MAX VP differentiates C. glabrata and C. krusei, which are important causes of VVC, but clinically indistinguishable from C. albicans. Speciation of Candida for VVC may be important as 50% of C. glabrata isolates from VVC have decreased sensitivity to fluconazole and C. krusei is intrinsically resistant to the antifungal agent. Although optimal therapy for non-albicans VVC has not been identified, longer duration with a non-fluconazole azole regimen or use of a vaginal boric acid capsule is recommended [1]. C. glabrata and other non-albicans Candida species have also been recovered in 10–20% of women with recurrent VVC (RVVC), which is defined as four or more episodes of symptomatic VVC within 1 year [20]. The data for treatment of non-albicans VVC is likely limited due to the lack of testing and differentiation of non-albicans isolates. Increased recognition of the prevalence of non-albicans VVC and their role in RVVC may provide additional data to optimize treatment choices.

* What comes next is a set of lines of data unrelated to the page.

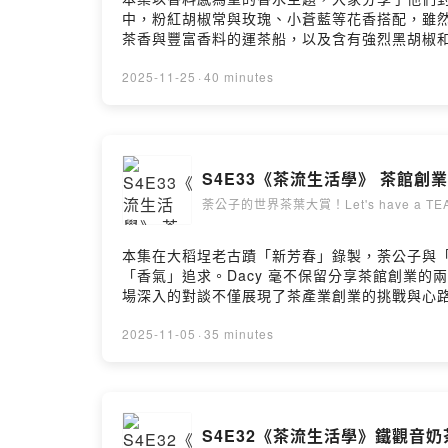
業經驗 #台灣茶＿＿＿＿＿＿＿＿＿＿＿＿＿＿
中，粉紅胡椒常與玫瑰、小蒼藍等花香搭配，雖然
專屬福利https://www.youtube.com/channel
茶香與豐富香料的運茶船，以及含有強烈黑胡椒和辣
https://www.youtube.com/@hanyi2016t
助學員建立完整的氣味資料庫，透過氣味 × 顏
https://www.facebook.com/HANYI2016TE
內容包含嗅覺訓練、嗅覺校正與香氣語彙的建構
2025-11-25
·
40 minutes
https://www.hanyitea.tw/product-all/
氣味的人。▋重點段落00:58 胡椒類（黑胡椒、白胡椒、粉
＿＿＿＿＿＿＿＿＿＿＿＿＿＿＿＿＿＿＿＿＿▋本節目
Parfym13:27 Bastille Demain Promis EDP 
支活動/訪談短影音https://www.instagram.com
Cycle 002、Ormonde Jayne Kashmir24:
https://open.firstory.me/user/ckqw5eak2g
Breeza合作－Ormonde Jayne 茶路、D
by Firstory Hosting
S4E33《茶流生活學》 茶館創業
＿▋成為Youtube專屬會員喜歡我們的影片，
https://www.youtube.com/channel/UCqj7
荼公子的世界茶葉大賞！Let's have a TEA
約hanyi2016tea@gmail.com▋其他平台荼公子Faceb
igshid=YmMyMTA2M2Y=荼公子官方網站：https://
本集在大稻埕老古蹟「新芳春」錄製，荼公子與「
（課程及優惠）：https://lin.ee/2wov
「香氣」追求。Dacy 毫不保留分享茶館創業
務・累積 100+ 小時剪輯經驗・製作 200+ 支活動/訪談
場深入的對談不僅展現了茶產業創業的挑戰與心路
https://chachadu.firstory.io/join留言告訴我你
新芳春的歷史與老包種茶03:36 包種茶是喝「香
Hosting
感」10:48 實體茶館經營的挑戰17:30 創業初衷
2025-11-05
·
35 minutes
33:11 蒔現茶空間 x 新芳春 聯名款禮盒▋來賓Dacyhtt
Teahttps://share.google/FUObjf
＿＿＿＿＿＿＿＿＿＿＿＿＿＿▋成為Youtu
https://www.youtube.com/channel/UCqj7
S4E32《茶流生活學》鐵觀音奶
約hanyi2016tea@gmail.com▋其他平台荼公子Faceb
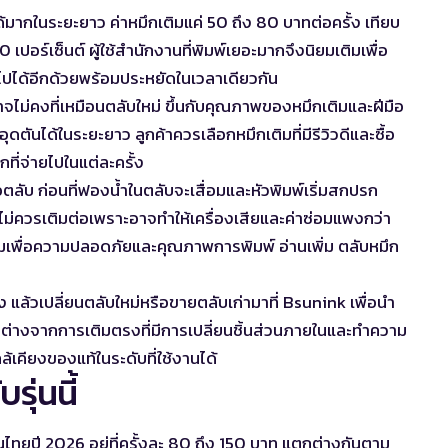
้มากในระยะยาว ค่าหมึกเติมแค่ 50 ถึง 80 บาทต่อครั้ง เทียบ
 เปอร์เซ็นต์ ผู้ใช้สำนักงานที่พิมพ์เยอะมากจึงนิยมเติมเพื่อ
งไปได้อีกด้วยพร้อมประหยัดในเวลาเดียวกัน
จไม่คงที่เหมือนตลับใหม่ ขึ้นกับคุณภาพของหมึกเติมและฝีมือ
ุดตันได้ในระยะยาว ลูกค้าควรเลือกหมึกเติมที่มีรีวิวดีและซื้อ
ึกที่จ่ายไปในแต่ละครั้ง
อตลับ ก่อนที่ฟองน้ำในตลับจะเสื่อมและหัวพิมพ์เริ่มสกปรก
ไม่ควรเติมต่อเพราะอาจทำให้เครื่องเสียและค่าซ่อมแพงกว่า
ติมเพื่อความปลอดภัยและคุณภาพการพิมพ์ อ่านเพิ่ม
ตลับหมึก
ครั้ง แล้วเปลี่ยนตลับใหม่หรือขายตลับเก่ามาที่ Bsunink เพื่อนำ
กต่างจากการเติมตรงที่มีการเปลี่ยนชิ้นส่วนภายในและทำความ
เคียงของแท้ในระดับที่ใช้งานได้
ุ่นนี้
ไทยปี 2026 อยู่ที่ครั้งละ 80 ถึง 150 บาท แตกต่างกันตาม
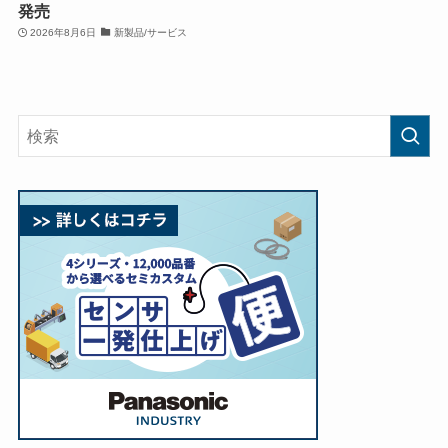
発売
2026年8月6日
新製品/サービス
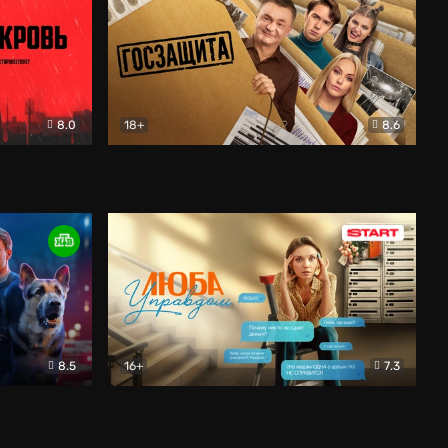
8.0
18+
8.6
вик
Госзащита
Комедия
8.5
16+
7.3
ектив
Люба Управдом
Комедия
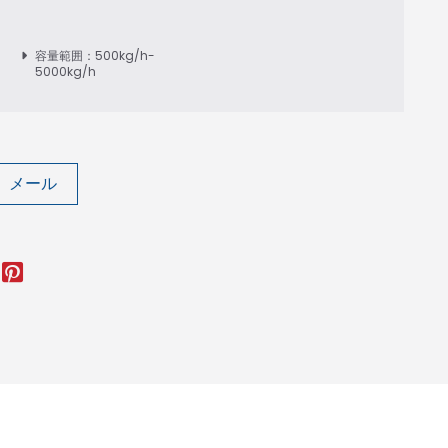
容量範囲：500kg/h-
5000kg/h
 メール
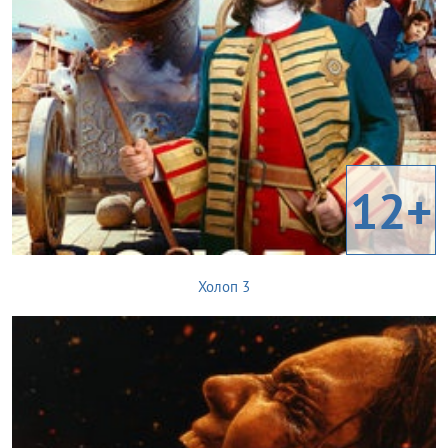
12+
Холоп 3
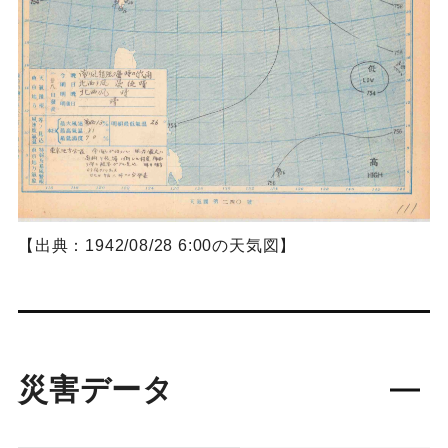
【出典：1942/08/28 6:00の天気図】
災害データ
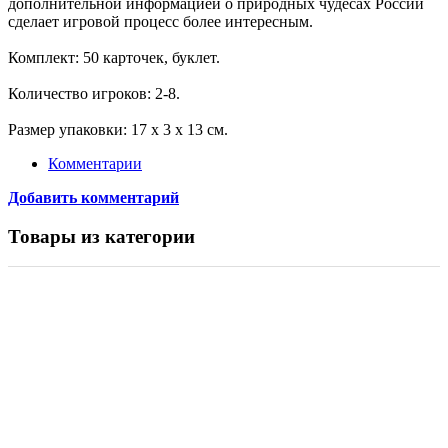
дополнительной информацией о природных чудесах России
сделает игровой процесс более интересным.
Комплект: 50 карточек, буклет.
Количество игроков: 2-8.
Размер упаковки: 17 х 3 х 13 см.
Комментарии
Добавить комментарий
Товары из категории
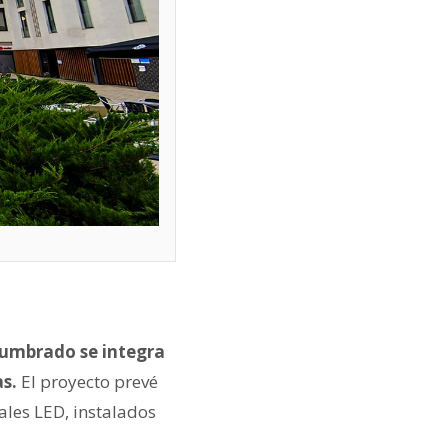
lumbrado se integra
s.
El proyecto prevé
eales LED, instalados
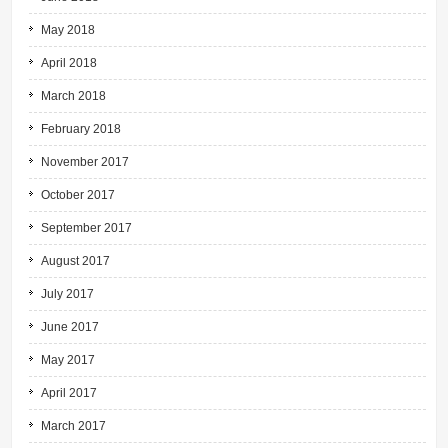
May 2018
April 2018
March 2018
February 2018
November 2017
October 2017
September 2017
August 2017
July 2017
June 2017
May 2017
April 2017
March 2017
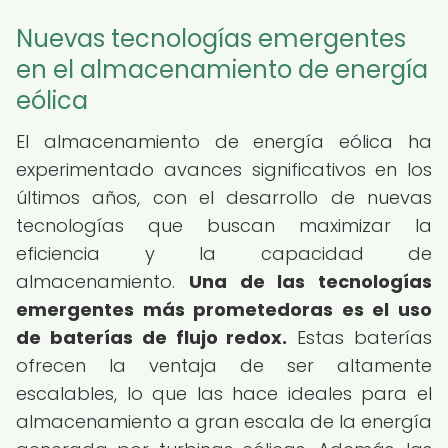
Nuevas tecnologías emergentes
en el almacenamiento de energía
eólica
El almacenamiento de energía eólica ha
experimentado avances significativos en los
últimos años, con el desarrollo de nuevas
tecnologías que buscan maximizar la
eficiencia y la capacidad de
almacenamiento.
Una de las tecnologías
emergentes más prometedoras es el uso
de baterías de flujo redox.
Estas baterías
ofrecen la ventaja de ser altamente
escalables, lo que las hace ideales para el
almacenamiento a gran escala de la energía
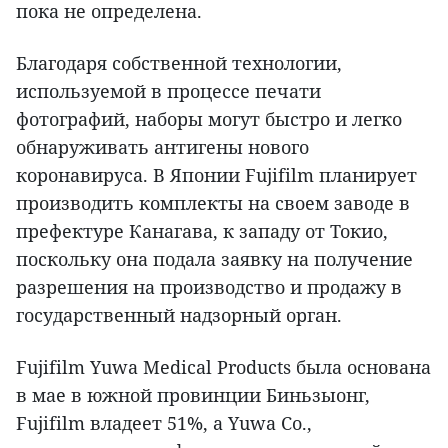
пока не определена.
Благодаря собственной технологии,
используемой в процессе печати
фотографий, наборы могут быстро и легко
обнаруживать антигены нового
коронавируса. В Японии Fujifilm планирует
производить комплекты на своем заводе в
префектуре Канагава, к западу от Токио,
поскольку она подала заявку на получение
разрешения на производство и продажу в
государственный надзорный орган.
Fujifilm Yuwa Medical Products была основана
в мае в южной провинции Биньзыонг,
Fujifilm владеет 51%, а Yuwa Co.,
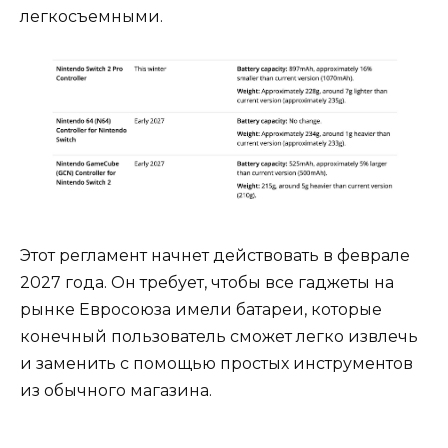
легкосъемными.
Этот регламент начнет действовать в феврале
2027 года. Он требует, чтобы все гаджеты на
рынке Евросоюза имели батареи, которые
конечный пользователь сможет легко извлечь
и заменить с помощью простых инструментов
из обычного магазина.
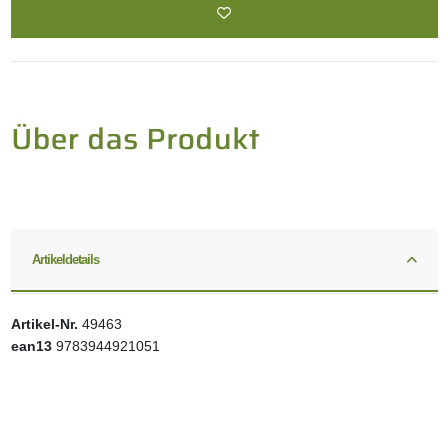
Artikeldetails
Artikel-Nr.
49463
ean13
9783944921051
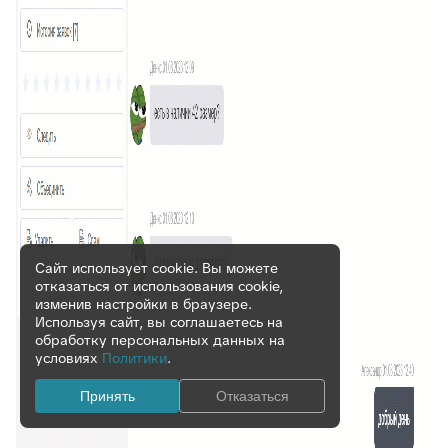
Сайт использует cookie. Вы можете
отказаться от использования cookie,
изменив настройки в браузере.
Используя сайт, вы соглашаетесь на
обработку персональных данных на
условиях
Политики
.
Принять
Отказаться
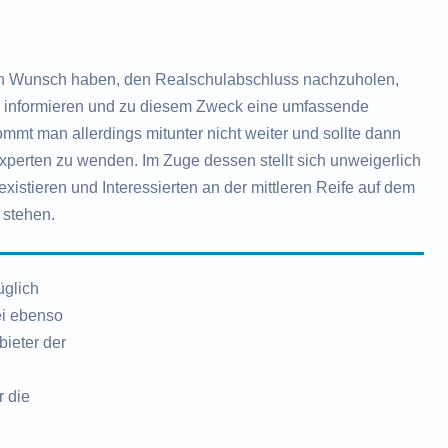
n Wunsch haben, den Realschulabschluss nachzuholen,
zu informieren und zu diesem Zweck eine umfassende
mt man allerdings mitunter nicht weiter und sollte dann
Experten zu wenden. Im Zuge dessen stellt sich unweigerlich
existieren und Interessierten an der mittleren Reife auf dem
 stehen.
üglich
ei ebenso
ieter der
r die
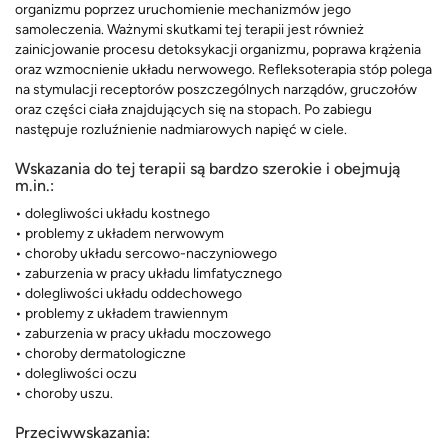
organizmu poprzez uruchomienie mechanizmów jego
samoleczenia. Ważnymi skutkami tej terapii jest również
zainicjowanie procesu detoksykacji organizmu, poprawa krążenia
oraz wzmocnienie układu nerwowego. Refleksoterapia stóp polega
na stymulacji receptorów poszczególnych narządów, gruczołów
oraz części ciała znajdujących się na stopach. Po zabiegu
następuje rozluźnienie nadmiarowych napięć w ciele.
Wskazania do tej terapii są bardzo szerokie i obejmują
m.in.:
• dolegliwości układu kostnego
• problemy z układem nerwowym
• choroby układu sercowo-naczyniowego
• zaburzenia w pracy układu limfatycznego
• dolegliwości układu oddechowego
• problemy z układem trawiennym
• zaburzenia w pracy układu moczowego
• choroby dermatologiczne
• dolegliwości oczu
• choroby uszu.
Przeciwwskazania:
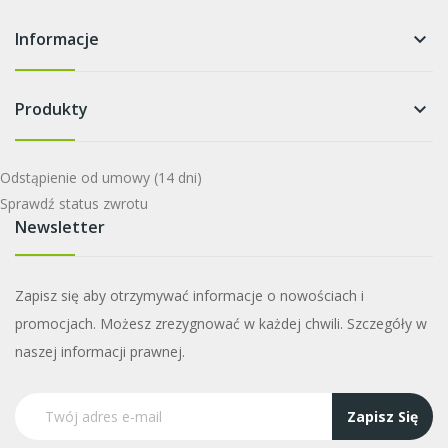
Informacje
keyboard_arrow_down
Produkty
keyboard_arrow_down
Odstąpienie od umowy
(14 dni)
Sprawdź status zwrotu
Newsletter
Zapisz się aby otrzymywać informacje o nowościach i
promocjach. Możesz zrezygnować w każdej chwili. Szczegóły w
naszej informacji prawnej.
Zapisz Się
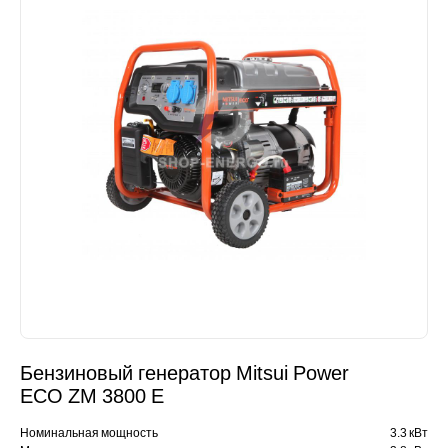
Бензиновый генератор Mitsui Power
ECO ZM 3800 E
Номинальная мощность
3.3 кВт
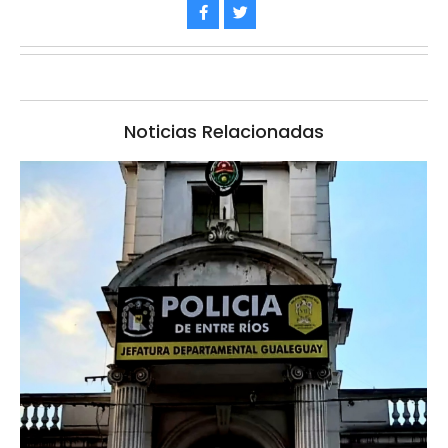
Noticias Relacionadas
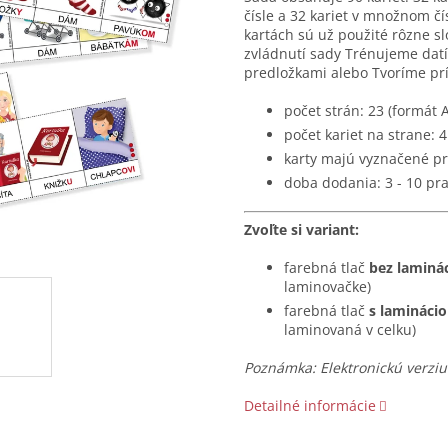
čísle a 32 kariet v množnom čí
kartách sú už použité rôzne s
zvládnutí sady Trénujeme datí
predložkami alebo Tvoríme p
počet strán: 23 (formát 
počet kariet na strane: 4
karty majú vyznačené pr
doba dodania: 3 - 10 pr
Zvoľte si variant:
farebná tlač
bez laminá
laminovačke)
farebná tlač
s lamináci
laminovaná v celku)
Poznámka: Elektronickú verziu 
Detailné informácie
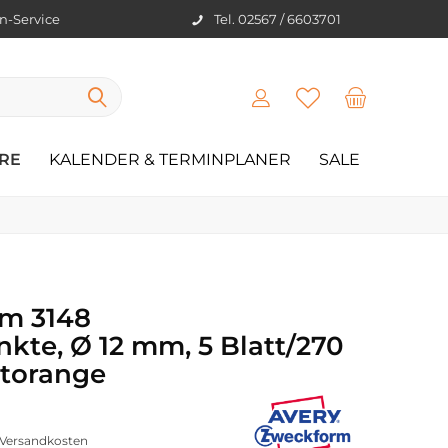
en-Service
Tel. 02567 / 6603701
RE
KALENDER & TERMINPLANER
SALE
rm 3148
kte, Ø 12 mm, 5 Blatt/270
htorange
. Versandkosten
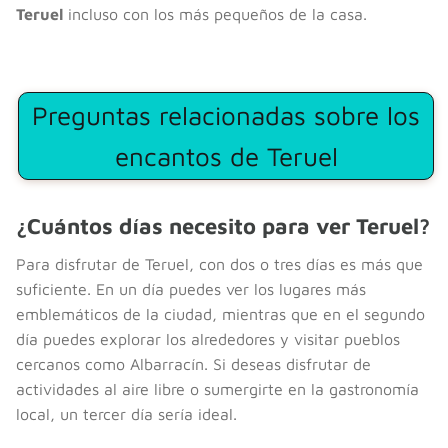
Teruel
incluso con los más pequeños de la casa.
Preguntas relacionadas sobre los
encantos de Teruel
¿Cuántos días necesito para ver Teruel?
Para disfrutar de Teruel, con dos o tres días es más que
suficiente. En un día puedes ver los lugares más
emblemáticos de la ciudad, mientras que en el segundo
día puedes explorar los alrededores y visitar pueblos
cercanos como Albarracín. Si deseas disfrutar de
actividades al aire libre o sumergirte en la gastronomía
local, un tercer día sería ideal.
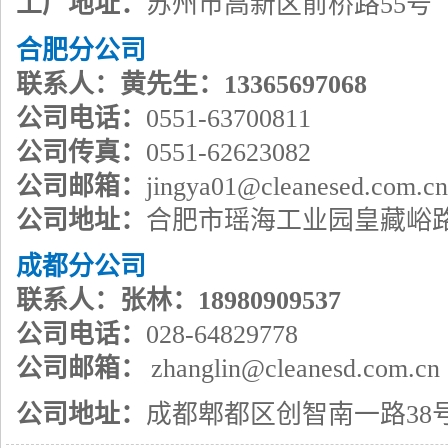
工厂地址：
苏州市高新区前桥路55号
合肥分公司
联系人：黄先生：13365697068
公司电话：
0551-63700811
公司传真：
0551-62623082
公司邮箱：
jingya01@cleanesed.com.cn
公司地址：
合肥市瑶海工业园皇藏峪
成都分公司
联系人：张林：18980909537
公司电话：
028-64829778
公司邮箱：
zhanglin@cleanesd.com.cn
公司地址：
成都郫都区创智南一路38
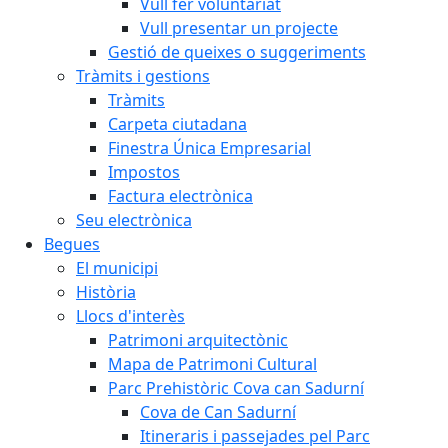
Vull fer voluntariat
Vull presentar un projecte
Gestió de queixes o suggeriments
Tràmits i gestions
Tràmits
Carpeta ciutadana
Finestra Única Empresarial
Impostos
Factura electrònica
Seu electrònica
Begues
El municipi
Història
Llocs d'interès
Patrimoni arquitectònic
Mapa de Patrimoni Cultural
Parc Prehistòric Cova can Sadurní
Cova de Can Sadurní
Itineraris i passejades pel Parc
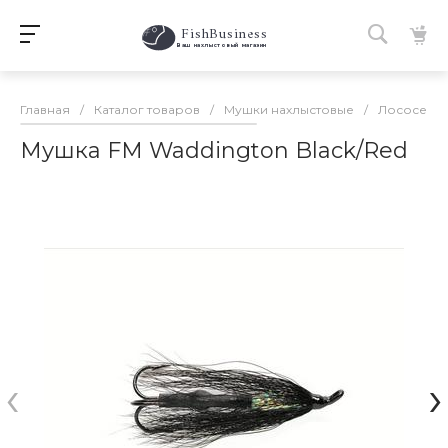
FishBusiness
 Ваш нахлыстовый магазин 
Главная
/
Каталог товаров
/
Мушки нахлыстовые
/
Лососевы
Мушка FM Waddington Black/Red
‹
›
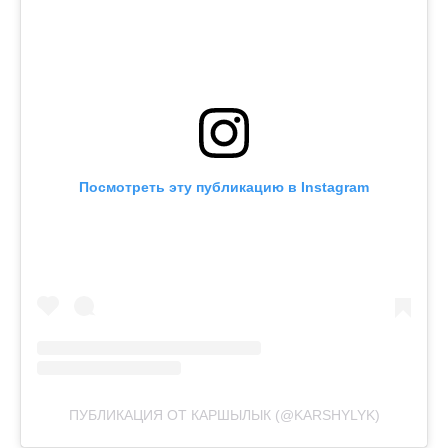
Посмотреть эту публикацию в Instagram
ПУБЛИКАЦИЯ ОТ КАРШЫЛЫК (@KARSHYLYK)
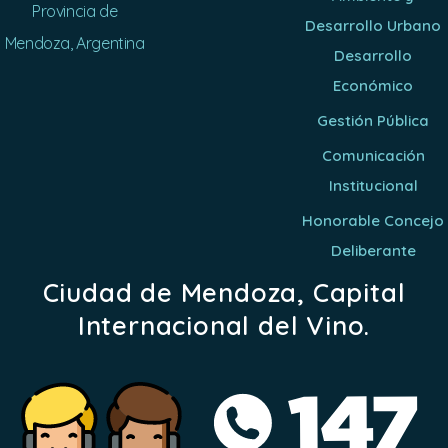
Provincia de
Desarrollo Urbano
Mendoza, Argentina
Desarrollo
Económico
Gestión Pública
Comunicación
Institucional
Honorable Concejo
Deliberante
Ciudad de Mendoza, Capital
Internacional del Vino.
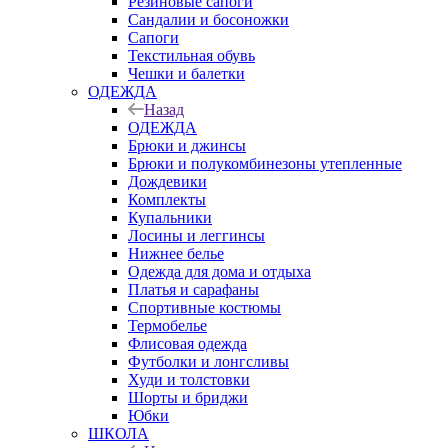
Резиновые сапоги
Сандалии и босоножки
Сапоги
Текстильная обувь
Чешки и балетки
ОДЕЖДА
Назад
ОДЕЖДА
Брюки и джинсы
Брюки и полукомбинезоны утепленные
Дождевики
Комплекты
Купальники
Лосины и леггинсы
Нижнее белье
Одежда для дома и отдыха
Платья и сарафаны
Спортивные костюмы
Термобелье
Флисовая одежда
Футболки и лонгсливы
Худи и толстовки
Шорты и бриджи
Юбки
ШКОЛА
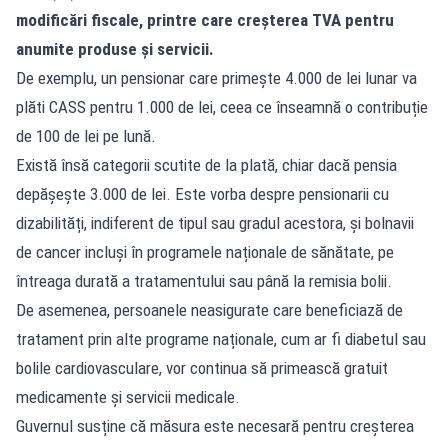
modificări fiscale, printre care creșterea TVA pentru
anumite produse și servicii.
De exemplu, un pensionar care primește 4.000 de lei lunar va
plăti CASS pentru 1.000 de lei, ceea ce înseamnă o contribuție
de 100 de lei pe lună.
Există însă categorii scutite de la plată, chiar dacă pensia
depășește 3.000 de lei. Este vorba despre pensionarii cu
dizabilități, indiferent de tipul sau gradul acestora, și bolnavii
de cancer incluși în programele naționale de sănătate, pe
întreaga durată a tratamentului sau până la remisia bolii.
De asemenea, persoanele neasigurate care beneficiază de
tratament prin alte programe naționale, cum ar fi diabetul sau
bolile cardiovasculare, vor continua să primească gratuit
medicamente și servicii medicale.
Guvernul susține că măsura este necesară pentru creșterea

This study has some limitations. The patient sample size was relatively small which likely impacted the detection of TV and the assessment of differences between Affirm-TV and MAX VP-TV. Although TV infections were limited in this study population, it is important to detect this pathogen in the differential diagnosis and treatment of vaginitis since patient symptoms often overlap. Moreover, these findings are consistent with other studies showing that co-infections with TV and BV can occur [21], which underscore the need for accurate diagnosis. A larger study may be important to understand the prevalence of TV and the extent or impact of co-infections involving TV, BV, or Candida on treatment or patient management in this study population. While C. glabrata was identified in this study, antifungal susceptibility testing was not performed to determine if the efficacy of empiric fluconazole treatment would be impacted by the detection of this organism. Overall, when comparing the two commercially available assays for the most common causes of vaginitis, MAX VP had improved performance and diagnostic accuracy for the diagnosis of vaginitis.